BLOQUE DE TEXTO

----------------

La imagen del neandertal abrigado, cazando mamuts en una estepa helada, tiene los días contados. Un equipo liderado por la Universidad de Cantabria ha reconstruido el paisaje en el que vivieron estos homínidos en el norte de la península y el resultado desmonta el tópico: no era tundra, sino un bosque templado y montañoso repleto de recursos, según recoge elDiario.es.
El polen que guardaba Axlor
La clave está en el yacimiento de Axlor, en Dima (Bizkaia), uno de los grandes referentes del Paleolítico medio en la cornisa cantábrica. Allí, el grupo de investigación analizó 33 muestras de sedimento recogidas desde 2019 e identificó cerca de 9.000 microrrestos vegetales, sobre todo granos de polen, que funcionan como una cápsula del tiempo del entorno.
El trabajo lo firman, entre otros, la investigadora Talía Lazuen, codirectora de las excavaciones, y Sebastián Pérez-Díaz, y se ha publicado en la revista científica Quaternary Science Reviews. Los sedimentos cubren la ocupación neandertal del lugar, situada aproximadamente entre hace 100.000 y 50.000 años.

----------------

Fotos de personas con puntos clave
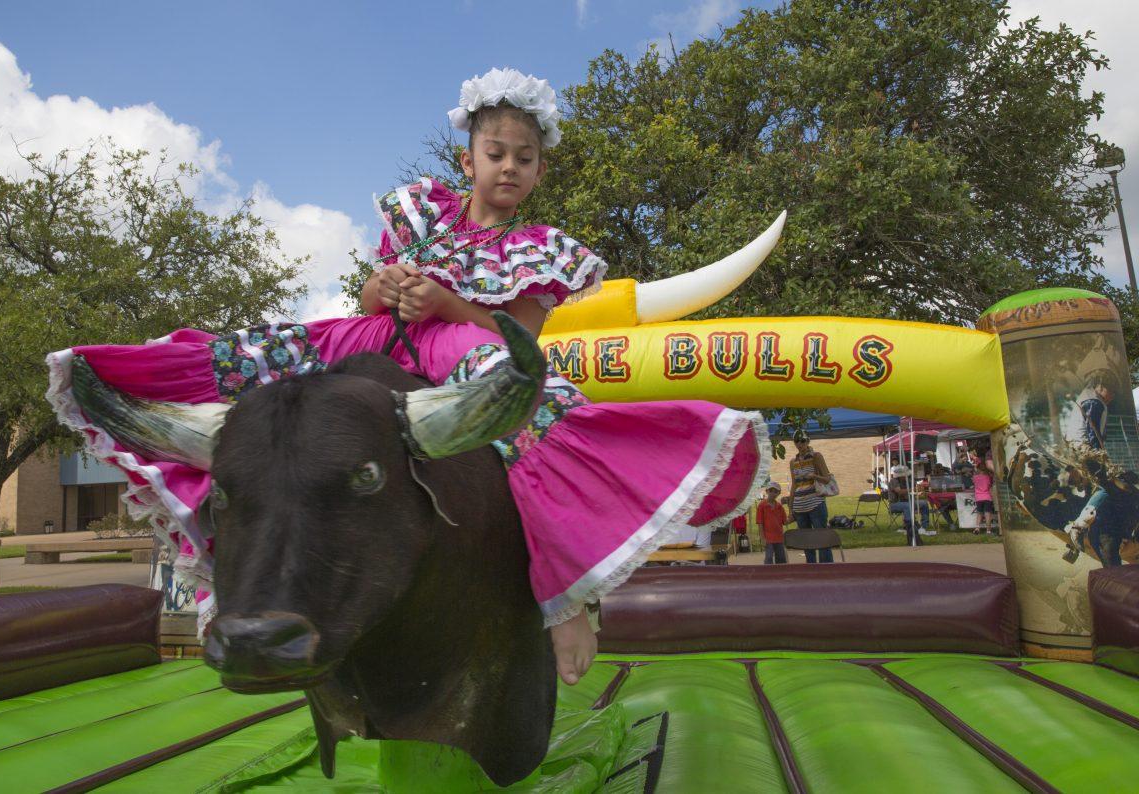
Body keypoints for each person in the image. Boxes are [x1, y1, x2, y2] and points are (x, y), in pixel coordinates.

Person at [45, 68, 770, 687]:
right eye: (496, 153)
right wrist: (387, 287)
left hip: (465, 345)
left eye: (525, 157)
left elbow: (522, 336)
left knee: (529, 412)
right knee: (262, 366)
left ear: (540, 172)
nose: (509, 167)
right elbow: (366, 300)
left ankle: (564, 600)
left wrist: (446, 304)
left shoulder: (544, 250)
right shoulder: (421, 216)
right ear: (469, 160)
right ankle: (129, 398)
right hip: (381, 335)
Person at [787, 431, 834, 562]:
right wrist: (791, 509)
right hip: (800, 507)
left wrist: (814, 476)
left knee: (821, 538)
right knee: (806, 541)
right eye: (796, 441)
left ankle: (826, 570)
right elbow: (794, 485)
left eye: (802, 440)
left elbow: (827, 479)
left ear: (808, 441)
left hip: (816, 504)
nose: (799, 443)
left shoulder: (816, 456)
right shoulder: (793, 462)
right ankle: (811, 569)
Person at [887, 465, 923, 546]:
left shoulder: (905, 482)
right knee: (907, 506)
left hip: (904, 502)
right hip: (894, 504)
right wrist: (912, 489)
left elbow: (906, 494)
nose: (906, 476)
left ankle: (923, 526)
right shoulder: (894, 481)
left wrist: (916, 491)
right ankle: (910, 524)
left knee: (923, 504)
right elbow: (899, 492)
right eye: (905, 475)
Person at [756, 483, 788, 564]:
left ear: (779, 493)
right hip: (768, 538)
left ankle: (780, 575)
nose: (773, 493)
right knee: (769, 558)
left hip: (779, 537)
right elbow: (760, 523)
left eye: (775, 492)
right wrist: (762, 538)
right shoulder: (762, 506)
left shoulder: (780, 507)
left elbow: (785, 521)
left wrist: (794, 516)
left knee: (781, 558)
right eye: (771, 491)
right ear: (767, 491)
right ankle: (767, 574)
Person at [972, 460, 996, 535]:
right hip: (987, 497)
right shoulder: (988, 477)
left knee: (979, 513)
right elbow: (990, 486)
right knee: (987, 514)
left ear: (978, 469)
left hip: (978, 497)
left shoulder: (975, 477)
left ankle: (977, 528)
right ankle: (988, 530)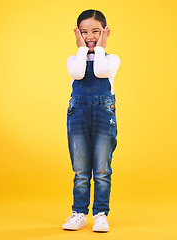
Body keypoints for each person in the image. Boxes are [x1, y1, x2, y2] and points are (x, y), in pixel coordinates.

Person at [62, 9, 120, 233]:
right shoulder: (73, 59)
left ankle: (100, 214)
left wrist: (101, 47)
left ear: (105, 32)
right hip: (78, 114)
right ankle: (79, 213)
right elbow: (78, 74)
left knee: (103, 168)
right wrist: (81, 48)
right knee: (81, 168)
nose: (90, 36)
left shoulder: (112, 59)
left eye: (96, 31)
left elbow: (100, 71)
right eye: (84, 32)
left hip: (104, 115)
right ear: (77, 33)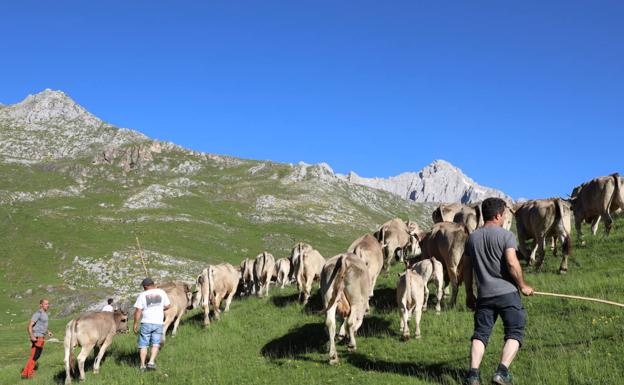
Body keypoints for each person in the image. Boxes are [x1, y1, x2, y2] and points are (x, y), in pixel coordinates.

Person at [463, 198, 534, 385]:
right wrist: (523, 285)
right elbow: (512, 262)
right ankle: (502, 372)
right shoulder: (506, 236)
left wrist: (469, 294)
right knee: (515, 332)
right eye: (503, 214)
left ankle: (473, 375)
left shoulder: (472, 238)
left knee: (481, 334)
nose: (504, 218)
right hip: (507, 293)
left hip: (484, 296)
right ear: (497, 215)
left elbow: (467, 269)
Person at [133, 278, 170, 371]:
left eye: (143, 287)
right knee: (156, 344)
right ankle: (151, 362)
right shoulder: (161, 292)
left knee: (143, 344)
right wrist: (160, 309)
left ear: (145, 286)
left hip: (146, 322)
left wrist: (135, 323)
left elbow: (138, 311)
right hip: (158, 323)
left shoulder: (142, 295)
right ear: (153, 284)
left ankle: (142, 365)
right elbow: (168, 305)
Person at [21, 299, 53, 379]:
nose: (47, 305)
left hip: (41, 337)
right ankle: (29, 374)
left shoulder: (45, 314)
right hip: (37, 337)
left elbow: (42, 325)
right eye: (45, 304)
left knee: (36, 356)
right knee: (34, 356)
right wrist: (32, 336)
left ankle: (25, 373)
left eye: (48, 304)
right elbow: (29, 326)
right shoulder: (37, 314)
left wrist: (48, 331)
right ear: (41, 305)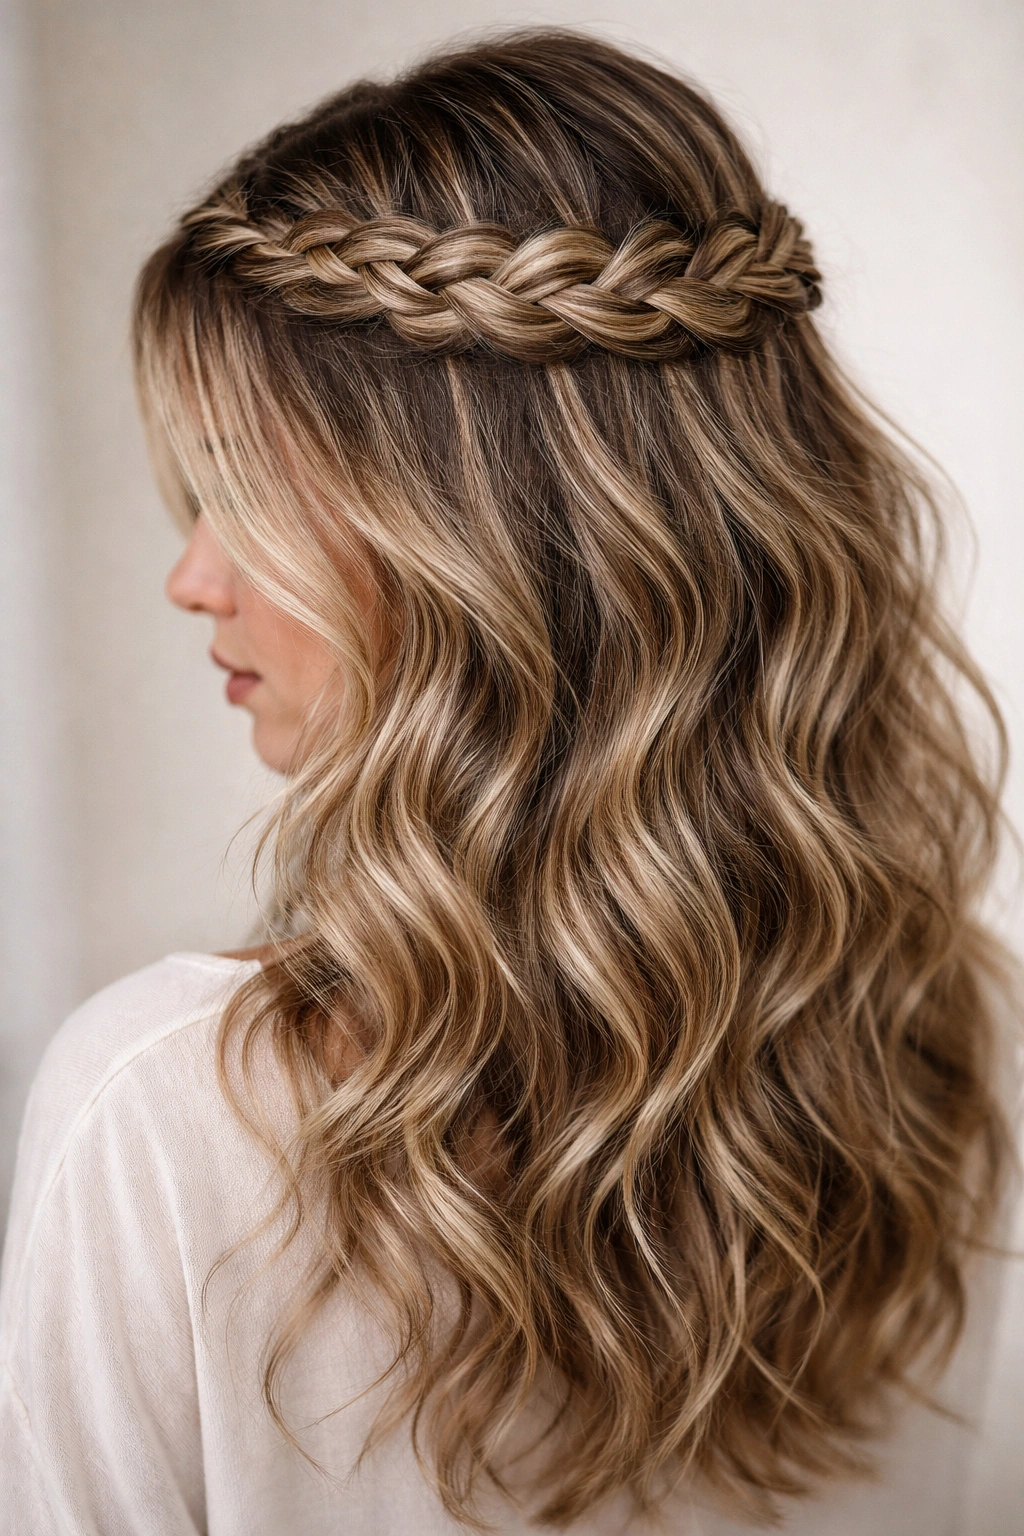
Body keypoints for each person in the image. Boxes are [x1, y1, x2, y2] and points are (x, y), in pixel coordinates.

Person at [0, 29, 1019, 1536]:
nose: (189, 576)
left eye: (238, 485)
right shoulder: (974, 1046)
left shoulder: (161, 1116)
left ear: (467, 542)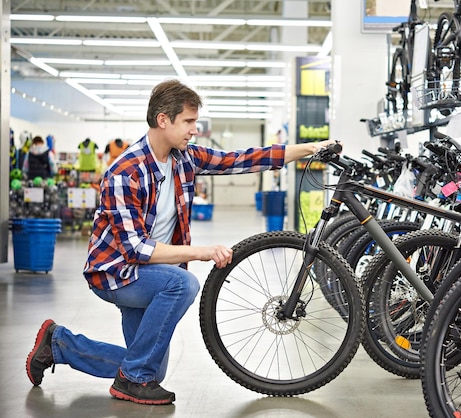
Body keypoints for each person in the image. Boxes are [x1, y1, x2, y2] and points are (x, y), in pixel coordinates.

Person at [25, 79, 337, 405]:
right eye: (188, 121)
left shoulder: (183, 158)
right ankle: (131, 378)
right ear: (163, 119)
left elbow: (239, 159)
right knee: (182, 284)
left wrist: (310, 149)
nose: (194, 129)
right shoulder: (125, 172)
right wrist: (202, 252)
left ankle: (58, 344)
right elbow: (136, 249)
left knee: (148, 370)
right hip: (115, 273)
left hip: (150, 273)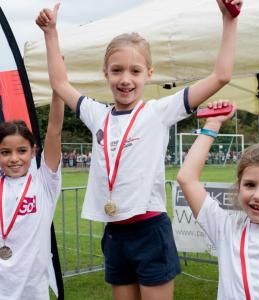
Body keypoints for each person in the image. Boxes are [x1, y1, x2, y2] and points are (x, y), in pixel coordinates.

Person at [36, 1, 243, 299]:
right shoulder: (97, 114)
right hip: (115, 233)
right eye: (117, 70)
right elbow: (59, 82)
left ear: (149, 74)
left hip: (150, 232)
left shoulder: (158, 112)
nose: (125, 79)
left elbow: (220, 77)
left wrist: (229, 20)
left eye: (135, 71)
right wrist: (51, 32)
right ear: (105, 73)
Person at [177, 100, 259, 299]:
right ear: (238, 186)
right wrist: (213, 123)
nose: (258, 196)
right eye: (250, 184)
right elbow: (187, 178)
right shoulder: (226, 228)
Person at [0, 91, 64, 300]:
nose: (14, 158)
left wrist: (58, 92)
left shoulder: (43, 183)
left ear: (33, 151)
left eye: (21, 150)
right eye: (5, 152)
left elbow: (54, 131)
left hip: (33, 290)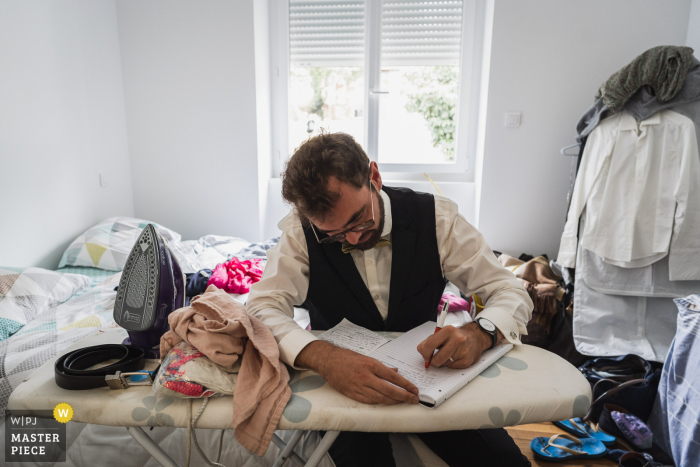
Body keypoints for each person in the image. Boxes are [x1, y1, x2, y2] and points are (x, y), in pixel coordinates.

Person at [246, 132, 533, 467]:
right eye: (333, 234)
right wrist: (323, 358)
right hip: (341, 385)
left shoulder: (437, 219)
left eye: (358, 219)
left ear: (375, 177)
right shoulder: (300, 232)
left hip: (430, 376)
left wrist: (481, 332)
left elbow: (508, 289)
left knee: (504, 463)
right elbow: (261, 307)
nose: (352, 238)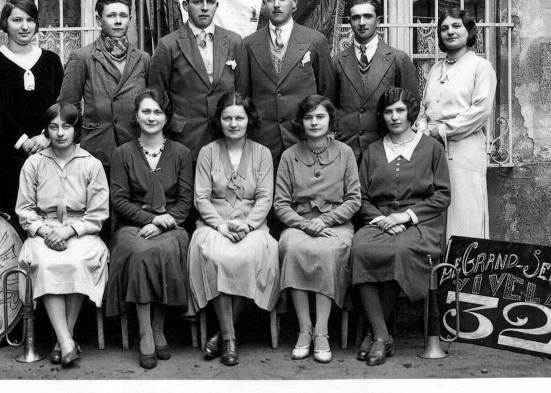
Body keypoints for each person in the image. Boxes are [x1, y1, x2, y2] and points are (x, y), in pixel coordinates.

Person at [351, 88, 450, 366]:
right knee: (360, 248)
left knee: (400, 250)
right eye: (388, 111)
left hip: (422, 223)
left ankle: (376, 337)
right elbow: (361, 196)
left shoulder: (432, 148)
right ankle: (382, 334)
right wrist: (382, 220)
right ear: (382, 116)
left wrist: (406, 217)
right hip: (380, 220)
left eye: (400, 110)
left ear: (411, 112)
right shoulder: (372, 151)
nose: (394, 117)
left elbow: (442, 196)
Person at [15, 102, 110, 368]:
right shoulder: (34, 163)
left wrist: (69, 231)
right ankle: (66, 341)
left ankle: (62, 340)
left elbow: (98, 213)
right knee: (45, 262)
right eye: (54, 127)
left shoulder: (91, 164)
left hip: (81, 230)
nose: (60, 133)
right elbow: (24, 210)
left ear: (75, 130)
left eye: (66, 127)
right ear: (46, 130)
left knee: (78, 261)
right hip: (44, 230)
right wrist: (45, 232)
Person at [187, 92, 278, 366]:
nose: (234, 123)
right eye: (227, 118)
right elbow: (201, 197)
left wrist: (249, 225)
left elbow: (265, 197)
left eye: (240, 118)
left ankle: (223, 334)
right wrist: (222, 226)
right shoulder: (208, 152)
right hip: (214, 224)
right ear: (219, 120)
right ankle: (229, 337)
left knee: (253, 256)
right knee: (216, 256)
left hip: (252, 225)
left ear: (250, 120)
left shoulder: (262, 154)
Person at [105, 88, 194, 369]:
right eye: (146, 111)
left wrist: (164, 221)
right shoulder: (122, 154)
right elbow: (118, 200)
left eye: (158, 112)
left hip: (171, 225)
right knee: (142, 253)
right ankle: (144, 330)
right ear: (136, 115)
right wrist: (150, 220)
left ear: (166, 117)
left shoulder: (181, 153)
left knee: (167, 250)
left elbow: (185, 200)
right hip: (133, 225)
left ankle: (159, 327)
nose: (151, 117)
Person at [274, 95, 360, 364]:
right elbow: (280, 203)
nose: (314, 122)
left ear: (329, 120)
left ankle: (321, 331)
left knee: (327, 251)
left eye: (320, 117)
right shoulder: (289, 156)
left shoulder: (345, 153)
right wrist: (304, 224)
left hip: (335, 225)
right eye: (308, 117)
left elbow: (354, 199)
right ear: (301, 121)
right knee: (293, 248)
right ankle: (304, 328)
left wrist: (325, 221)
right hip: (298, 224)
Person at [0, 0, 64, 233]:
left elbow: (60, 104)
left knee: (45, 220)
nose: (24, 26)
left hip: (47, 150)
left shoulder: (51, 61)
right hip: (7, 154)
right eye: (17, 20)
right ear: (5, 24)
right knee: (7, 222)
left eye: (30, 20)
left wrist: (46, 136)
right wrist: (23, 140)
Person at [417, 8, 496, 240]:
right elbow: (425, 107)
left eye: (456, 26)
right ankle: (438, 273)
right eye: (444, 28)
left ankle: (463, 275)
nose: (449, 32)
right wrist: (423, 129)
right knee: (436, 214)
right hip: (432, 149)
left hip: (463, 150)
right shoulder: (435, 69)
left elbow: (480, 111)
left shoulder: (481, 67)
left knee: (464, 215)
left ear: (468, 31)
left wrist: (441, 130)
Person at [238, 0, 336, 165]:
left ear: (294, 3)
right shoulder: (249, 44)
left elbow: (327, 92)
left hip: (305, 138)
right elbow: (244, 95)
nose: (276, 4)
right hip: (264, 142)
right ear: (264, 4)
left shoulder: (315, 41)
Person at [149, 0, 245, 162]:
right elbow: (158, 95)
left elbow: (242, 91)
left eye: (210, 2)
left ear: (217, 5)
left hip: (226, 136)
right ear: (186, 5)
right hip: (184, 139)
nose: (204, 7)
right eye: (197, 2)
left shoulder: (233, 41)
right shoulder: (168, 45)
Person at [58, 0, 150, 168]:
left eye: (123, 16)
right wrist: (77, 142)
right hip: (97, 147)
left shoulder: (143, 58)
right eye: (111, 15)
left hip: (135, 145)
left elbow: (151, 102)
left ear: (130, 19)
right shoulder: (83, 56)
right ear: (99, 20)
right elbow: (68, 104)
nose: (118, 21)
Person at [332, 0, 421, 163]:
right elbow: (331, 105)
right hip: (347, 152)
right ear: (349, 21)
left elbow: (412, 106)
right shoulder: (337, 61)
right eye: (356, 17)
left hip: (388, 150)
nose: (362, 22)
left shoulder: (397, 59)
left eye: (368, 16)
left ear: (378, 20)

----------------

TAREAS REQUERIDAS
1. En el texto sobre el paisaje de los neandertales, ¿cuántas muestras de sedimento analizó el grupo de investigación en Axlor?
2. Enumera todas las cifras escritas con números que aparecen en el texto sobre el paisaje de los neandertales.
3. Prosigue el texto sobre el paisaje de los neandertales a partir de su última oración.

RESPUESTAS DEL EJERCICIO
1. 33 muestras.

2. 33, 2019, 9.000, 100.000 y 50.000.

3.
Un bosque en lugar de una estepa
El análisis del polen dibuja un paisaje muy distinto al del cliché. En torno a Axlor crecían robles, avellanos, abedules y tilos, es decir, un bosque atlántico templado que se mantuvo como refugio ecológico pese a las oscilaciones del clima. La densidad de la arboleda variaba con los ciclos fríos y cálidos, pero la vegetación forestal no desapareció.
Ese entorno ofrecía una despensa notable: frutos, plantas comestibles y presas para la caza. Lejos de sobrevivir a duras penas en un desierto helado, los neandertales de Axlor habitaban un territorio rico y variado.
Homínidos flexibles, no "hombres de hielo"
La conclusión encaja con una corriente cada vez más asentada en la paleoantropología: la de unos neandertales adaptables y versátiles, capaces de prosperar en ecosistemas templados y boscosos y no únicamente en la tundra. Su desaparición, hace unos 40.000 años, se explica hoy por una combinación de factores más compleja que la simple incapacidad de aguantar el frío.
El estudio, en suma, retira una capa más al viejo estereotipo del neandertal tosco y primitivo, y lo sustituye por el de un homínido que supo leer y aprovechar los bosques del norte peninsular.